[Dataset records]
= = = =
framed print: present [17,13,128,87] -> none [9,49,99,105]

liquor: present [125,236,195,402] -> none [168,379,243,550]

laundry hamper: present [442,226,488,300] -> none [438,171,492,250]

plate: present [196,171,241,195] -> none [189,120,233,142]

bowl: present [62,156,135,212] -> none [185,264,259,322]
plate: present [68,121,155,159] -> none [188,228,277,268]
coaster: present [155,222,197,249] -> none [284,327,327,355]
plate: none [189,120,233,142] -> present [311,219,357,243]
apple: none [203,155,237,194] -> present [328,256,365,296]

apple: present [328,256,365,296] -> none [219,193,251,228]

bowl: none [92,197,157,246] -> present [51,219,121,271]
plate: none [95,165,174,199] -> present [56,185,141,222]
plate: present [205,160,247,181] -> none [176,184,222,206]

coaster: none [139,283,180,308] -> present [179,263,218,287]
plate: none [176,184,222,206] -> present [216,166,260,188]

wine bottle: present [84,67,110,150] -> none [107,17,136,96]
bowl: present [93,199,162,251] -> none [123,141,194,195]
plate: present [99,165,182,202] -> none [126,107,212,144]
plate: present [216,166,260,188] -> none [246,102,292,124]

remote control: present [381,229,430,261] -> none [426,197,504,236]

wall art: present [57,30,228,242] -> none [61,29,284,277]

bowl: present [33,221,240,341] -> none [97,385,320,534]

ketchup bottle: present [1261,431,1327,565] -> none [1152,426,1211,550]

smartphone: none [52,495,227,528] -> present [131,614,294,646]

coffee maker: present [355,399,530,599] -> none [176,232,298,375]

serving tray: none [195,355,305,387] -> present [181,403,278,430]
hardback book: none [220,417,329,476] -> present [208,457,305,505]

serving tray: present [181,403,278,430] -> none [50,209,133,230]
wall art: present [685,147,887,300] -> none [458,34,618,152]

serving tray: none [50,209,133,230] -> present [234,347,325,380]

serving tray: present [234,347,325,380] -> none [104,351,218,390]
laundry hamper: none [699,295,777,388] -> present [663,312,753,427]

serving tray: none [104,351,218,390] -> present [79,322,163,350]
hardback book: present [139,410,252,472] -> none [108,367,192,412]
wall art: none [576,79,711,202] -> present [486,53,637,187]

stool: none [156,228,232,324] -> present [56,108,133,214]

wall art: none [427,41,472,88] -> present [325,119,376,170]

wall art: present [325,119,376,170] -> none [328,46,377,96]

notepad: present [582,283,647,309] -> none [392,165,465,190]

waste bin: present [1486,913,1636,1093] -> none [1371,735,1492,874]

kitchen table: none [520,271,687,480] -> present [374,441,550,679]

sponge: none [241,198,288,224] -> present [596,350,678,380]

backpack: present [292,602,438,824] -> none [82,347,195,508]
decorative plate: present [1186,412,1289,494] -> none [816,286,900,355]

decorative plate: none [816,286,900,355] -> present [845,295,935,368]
= = = =
Go through the records above and, whenever a line includes the word "coaster", copy it.

*Expected answer:*
coaster: present [155,222,197,249] -> none [284,327,327,355]
coaster: none [139,283,180,308] -> present [179,263,218,287]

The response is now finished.